(Bounding box coordinate data)
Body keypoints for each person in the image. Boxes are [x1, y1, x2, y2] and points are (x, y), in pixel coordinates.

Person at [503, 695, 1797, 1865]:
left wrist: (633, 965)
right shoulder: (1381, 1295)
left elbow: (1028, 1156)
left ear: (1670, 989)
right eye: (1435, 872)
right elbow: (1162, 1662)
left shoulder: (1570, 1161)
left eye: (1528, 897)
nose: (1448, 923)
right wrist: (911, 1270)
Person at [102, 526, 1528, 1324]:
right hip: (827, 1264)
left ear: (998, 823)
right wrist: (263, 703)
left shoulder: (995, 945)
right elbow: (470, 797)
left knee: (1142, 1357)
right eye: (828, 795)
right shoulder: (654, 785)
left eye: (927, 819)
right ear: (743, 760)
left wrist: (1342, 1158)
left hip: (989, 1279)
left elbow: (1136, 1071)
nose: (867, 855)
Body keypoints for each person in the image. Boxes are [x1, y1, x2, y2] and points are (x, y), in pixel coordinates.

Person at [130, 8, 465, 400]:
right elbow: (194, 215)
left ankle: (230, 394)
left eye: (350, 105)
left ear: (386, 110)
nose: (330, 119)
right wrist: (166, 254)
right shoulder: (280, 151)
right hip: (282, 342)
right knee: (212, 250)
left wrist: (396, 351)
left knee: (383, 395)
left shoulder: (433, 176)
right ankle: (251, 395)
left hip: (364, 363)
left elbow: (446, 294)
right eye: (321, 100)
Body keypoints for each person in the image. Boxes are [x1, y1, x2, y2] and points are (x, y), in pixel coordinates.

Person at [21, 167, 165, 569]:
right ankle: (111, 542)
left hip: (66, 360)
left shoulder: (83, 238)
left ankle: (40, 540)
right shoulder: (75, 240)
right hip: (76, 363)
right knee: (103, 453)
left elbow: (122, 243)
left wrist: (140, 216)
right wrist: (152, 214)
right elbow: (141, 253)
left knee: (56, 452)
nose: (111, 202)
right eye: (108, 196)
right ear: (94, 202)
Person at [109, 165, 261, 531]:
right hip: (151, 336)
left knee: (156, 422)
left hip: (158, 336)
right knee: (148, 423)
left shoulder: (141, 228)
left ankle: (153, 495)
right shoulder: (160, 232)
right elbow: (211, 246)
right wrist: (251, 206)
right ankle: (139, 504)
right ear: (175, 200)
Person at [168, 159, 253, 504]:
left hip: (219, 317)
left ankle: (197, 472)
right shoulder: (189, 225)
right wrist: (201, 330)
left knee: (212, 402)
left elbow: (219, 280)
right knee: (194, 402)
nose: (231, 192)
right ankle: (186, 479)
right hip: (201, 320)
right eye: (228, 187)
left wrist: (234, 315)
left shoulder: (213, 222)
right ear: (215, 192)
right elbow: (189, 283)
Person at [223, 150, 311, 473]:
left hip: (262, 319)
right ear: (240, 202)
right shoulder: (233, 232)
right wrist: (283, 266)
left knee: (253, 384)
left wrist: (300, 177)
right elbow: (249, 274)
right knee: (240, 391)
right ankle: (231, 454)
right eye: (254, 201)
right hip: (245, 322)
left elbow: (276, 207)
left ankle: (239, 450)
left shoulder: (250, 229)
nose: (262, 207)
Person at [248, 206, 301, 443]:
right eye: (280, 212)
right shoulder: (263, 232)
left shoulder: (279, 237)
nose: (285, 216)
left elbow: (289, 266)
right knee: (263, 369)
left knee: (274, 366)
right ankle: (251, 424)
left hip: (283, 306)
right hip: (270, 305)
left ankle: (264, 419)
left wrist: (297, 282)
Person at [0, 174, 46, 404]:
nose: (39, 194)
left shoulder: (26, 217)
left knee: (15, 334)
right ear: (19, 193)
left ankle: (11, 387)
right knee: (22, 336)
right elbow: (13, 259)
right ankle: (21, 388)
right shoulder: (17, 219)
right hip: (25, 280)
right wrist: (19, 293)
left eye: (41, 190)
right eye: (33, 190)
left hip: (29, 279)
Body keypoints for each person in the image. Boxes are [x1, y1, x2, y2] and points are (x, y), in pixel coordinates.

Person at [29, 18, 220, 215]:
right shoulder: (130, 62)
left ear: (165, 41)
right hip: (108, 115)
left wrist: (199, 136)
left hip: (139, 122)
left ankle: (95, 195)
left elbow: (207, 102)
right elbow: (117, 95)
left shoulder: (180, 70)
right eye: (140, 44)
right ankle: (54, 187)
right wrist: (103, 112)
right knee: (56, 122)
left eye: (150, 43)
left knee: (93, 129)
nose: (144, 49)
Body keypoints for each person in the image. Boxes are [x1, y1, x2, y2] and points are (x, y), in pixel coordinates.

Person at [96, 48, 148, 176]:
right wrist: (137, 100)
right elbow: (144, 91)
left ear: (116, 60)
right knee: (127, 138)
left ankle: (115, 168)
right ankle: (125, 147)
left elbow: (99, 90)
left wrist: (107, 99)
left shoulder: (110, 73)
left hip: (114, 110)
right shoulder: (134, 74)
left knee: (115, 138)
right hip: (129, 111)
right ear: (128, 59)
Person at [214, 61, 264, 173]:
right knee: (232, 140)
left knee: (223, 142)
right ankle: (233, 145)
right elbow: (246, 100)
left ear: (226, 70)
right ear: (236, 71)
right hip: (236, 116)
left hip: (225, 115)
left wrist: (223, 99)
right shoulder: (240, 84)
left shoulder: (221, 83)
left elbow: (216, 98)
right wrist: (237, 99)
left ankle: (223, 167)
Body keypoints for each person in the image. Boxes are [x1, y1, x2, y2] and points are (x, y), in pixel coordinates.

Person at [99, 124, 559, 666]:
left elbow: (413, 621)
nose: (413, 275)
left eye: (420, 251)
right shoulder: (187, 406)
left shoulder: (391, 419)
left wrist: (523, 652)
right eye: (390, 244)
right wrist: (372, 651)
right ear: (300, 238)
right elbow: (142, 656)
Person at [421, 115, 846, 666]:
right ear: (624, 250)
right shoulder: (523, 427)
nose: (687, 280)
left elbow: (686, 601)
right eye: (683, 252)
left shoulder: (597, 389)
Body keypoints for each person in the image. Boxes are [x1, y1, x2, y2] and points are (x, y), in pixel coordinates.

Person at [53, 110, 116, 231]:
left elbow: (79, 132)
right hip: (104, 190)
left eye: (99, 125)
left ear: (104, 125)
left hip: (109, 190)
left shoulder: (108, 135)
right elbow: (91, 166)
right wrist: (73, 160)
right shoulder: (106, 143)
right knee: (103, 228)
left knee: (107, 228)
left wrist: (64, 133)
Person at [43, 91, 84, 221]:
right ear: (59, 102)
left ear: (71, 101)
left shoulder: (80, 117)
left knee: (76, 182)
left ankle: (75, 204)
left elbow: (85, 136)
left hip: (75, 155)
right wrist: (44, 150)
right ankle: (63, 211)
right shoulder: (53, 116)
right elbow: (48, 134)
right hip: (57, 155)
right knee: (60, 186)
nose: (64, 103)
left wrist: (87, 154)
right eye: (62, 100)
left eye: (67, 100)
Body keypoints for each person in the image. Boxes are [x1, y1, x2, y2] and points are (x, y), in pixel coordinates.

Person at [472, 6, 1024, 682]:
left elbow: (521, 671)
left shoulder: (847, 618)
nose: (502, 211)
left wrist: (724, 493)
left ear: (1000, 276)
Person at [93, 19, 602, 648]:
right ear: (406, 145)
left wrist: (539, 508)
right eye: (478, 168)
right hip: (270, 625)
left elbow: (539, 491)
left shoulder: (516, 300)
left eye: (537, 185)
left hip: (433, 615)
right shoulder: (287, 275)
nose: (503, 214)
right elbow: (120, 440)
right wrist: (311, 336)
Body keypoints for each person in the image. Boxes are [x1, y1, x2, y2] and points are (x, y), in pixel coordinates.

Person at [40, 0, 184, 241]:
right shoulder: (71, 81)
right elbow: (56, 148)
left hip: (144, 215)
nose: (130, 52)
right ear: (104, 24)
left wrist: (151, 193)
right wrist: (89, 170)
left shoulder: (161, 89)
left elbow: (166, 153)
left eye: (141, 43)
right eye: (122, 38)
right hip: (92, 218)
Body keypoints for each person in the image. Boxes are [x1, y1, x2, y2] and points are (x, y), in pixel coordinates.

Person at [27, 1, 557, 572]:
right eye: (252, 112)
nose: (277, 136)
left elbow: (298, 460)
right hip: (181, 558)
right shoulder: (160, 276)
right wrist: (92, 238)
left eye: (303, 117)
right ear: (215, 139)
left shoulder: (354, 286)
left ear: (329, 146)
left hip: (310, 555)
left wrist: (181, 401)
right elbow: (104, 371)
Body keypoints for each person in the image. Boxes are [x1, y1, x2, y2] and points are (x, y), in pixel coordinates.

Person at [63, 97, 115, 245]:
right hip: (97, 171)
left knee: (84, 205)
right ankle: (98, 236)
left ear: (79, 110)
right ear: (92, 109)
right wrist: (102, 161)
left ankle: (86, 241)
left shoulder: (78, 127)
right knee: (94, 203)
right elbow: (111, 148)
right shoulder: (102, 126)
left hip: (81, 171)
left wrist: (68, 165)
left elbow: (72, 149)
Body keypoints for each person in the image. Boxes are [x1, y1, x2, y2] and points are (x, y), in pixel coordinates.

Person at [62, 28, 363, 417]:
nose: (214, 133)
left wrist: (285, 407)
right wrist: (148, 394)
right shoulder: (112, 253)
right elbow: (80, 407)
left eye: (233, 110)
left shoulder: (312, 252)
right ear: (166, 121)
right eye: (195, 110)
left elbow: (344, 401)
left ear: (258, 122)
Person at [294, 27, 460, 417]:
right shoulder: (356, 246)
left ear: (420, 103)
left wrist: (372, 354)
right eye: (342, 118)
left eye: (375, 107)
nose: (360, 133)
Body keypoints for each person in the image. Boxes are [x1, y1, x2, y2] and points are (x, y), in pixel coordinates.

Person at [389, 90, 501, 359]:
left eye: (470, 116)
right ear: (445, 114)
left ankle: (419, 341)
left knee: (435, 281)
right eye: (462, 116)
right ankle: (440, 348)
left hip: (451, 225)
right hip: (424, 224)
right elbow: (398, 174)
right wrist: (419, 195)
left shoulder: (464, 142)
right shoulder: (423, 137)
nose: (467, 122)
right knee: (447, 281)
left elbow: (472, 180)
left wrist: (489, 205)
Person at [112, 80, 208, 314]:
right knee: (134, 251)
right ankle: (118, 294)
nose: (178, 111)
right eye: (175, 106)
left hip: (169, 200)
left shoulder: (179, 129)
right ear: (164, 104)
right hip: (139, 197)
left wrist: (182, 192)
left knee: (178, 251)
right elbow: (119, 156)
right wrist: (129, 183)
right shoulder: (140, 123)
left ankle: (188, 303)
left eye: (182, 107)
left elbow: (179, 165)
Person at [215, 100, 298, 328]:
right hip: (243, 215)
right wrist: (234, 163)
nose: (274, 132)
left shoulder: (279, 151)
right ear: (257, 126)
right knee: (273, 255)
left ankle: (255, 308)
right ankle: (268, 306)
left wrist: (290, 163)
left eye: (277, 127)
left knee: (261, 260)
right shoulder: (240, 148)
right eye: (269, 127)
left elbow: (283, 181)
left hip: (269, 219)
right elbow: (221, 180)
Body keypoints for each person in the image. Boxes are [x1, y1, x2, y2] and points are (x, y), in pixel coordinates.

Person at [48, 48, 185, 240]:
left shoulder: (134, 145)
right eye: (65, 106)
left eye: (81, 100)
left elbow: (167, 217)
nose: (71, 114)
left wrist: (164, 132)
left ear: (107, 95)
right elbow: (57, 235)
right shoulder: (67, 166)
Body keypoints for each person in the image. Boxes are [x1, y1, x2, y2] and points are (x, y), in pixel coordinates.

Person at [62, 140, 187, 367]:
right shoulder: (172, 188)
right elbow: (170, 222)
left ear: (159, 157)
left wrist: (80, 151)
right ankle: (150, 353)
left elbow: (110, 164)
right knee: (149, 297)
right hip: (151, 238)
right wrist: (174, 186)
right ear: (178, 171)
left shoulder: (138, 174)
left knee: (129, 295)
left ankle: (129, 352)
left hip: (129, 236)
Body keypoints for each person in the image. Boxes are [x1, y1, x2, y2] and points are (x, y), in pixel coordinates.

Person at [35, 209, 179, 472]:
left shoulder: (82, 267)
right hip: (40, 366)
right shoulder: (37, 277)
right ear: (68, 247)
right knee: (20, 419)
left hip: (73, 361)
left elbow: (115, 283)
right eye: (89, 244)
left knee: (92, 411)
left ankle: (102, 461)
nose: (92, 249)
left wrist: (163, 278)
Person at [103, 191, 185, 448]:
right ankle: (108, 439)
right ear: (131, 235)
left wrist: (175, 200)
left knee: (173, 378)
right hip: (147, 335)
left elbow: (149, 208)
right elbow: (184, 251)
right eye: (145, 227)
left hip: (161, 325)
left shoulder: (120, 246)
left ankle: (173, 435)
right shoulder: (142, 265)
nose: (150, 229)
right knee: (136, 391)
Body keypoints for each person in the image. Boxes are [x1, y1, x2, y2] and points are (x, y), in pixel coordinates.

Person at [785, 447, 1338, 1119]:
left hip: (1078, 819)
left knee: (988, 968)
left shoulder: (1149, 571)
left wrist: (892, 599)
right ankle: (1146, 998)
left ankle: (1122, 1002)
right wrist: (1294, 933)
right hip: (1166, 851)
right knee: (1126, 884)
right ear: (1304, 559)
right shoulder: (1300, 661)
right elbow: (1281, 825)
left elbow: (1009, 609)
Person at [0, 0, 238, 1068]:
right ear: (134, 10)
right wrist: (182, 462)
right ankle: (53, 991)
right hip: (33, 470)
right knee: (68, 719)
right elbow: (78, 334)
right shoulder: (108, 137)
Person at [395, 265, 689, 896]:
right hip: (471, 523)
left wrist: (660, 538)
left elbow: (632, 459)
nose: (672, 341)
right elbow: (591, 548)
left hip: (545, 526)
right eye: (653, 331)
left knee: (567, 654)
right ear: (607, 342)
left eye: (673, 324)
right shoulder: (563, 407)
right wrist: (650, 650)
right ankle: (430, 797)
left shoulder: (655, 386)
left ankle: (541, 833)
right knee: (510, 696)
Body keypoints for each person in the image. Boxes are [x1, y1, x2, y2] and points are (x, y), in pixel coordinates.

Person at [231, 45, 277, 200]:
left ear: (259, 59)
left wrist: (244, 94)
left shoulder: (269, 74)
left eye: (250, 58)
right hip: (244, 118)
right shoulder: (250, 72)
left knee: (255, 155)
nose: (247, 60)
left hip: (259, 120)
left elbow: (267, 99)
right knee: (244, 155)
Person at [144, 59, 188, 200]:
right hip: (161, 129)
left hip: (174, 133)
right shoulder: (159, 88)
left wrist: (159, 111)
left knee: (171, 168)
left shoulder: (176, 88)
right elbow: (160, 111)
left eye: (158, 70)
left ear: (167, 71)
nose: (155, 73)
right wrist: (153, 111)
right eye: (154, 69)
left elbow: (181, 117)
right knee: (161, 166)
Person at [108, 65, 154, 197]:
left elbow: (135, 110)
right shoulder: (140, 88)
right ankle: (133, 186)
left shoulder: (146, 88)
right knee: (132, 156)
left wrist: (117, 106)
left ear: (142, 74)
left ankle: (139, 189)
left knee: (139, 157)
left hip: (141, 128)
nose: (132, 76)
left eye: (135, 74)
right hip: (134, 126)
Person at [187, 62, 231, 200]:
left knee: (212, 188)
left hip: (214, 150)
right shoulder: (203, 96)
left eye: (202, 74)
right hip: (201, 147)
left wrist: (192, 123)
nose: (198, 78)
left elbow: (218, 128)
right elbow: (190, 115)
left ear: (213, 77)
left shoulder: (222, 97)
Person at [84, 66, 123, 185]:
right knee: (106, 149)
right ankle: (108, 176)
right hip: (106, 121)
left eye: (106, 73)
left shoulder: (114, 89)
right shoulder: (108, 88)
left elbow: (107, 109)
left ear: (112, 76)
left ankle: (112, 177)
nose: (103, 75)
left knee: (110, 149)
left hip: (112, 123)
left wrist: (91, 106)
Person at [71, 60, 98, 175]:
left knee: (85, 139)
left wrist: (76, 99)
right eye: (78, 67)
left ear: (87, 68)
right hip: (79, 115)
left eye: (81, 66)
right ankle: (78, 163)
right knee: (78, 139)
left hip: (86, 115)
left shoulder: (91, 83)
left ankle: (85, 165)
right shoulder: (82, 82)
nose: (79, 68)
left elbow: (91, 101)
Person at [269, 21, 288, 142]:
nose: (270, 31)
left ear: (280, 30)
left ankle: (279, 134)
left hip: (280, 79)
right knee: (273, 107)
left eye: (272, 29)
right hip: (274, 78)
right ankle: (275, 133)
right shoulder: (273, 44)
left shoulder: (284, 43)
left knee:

[Action item]: From the line holding "nose: (92, 249)" to the line holding "left hip: (1078, 819)", inclusive, restate each line above exactly as written.

[Problem solution]:
nose: (92, 249)
left wrist: (163, 278)
Person at [103, 191, 185, 448]:
right ankle: (108, 439)
right ear: (131, 235)
left wrist: (175, 200)
left knee: (173, 378)
right hip: (147, 335)
left elbow: (149, 208)
right elbow: (184, 251)
right eye: (145, 227)
left hip: (161, 325)
left shoulder: (120, 246)
left ankle: (173, 435)
right shoulder: (142, 265)
nose: (150, 229)
right knee: (136, 391)
Body keypoints for each person in the image. Boxes are [x1, y1, x2, y2] and points are (x, y), in pixel coordinates.

Person at [785, 447, 1338, 1119]:
left hip: (1078, 819)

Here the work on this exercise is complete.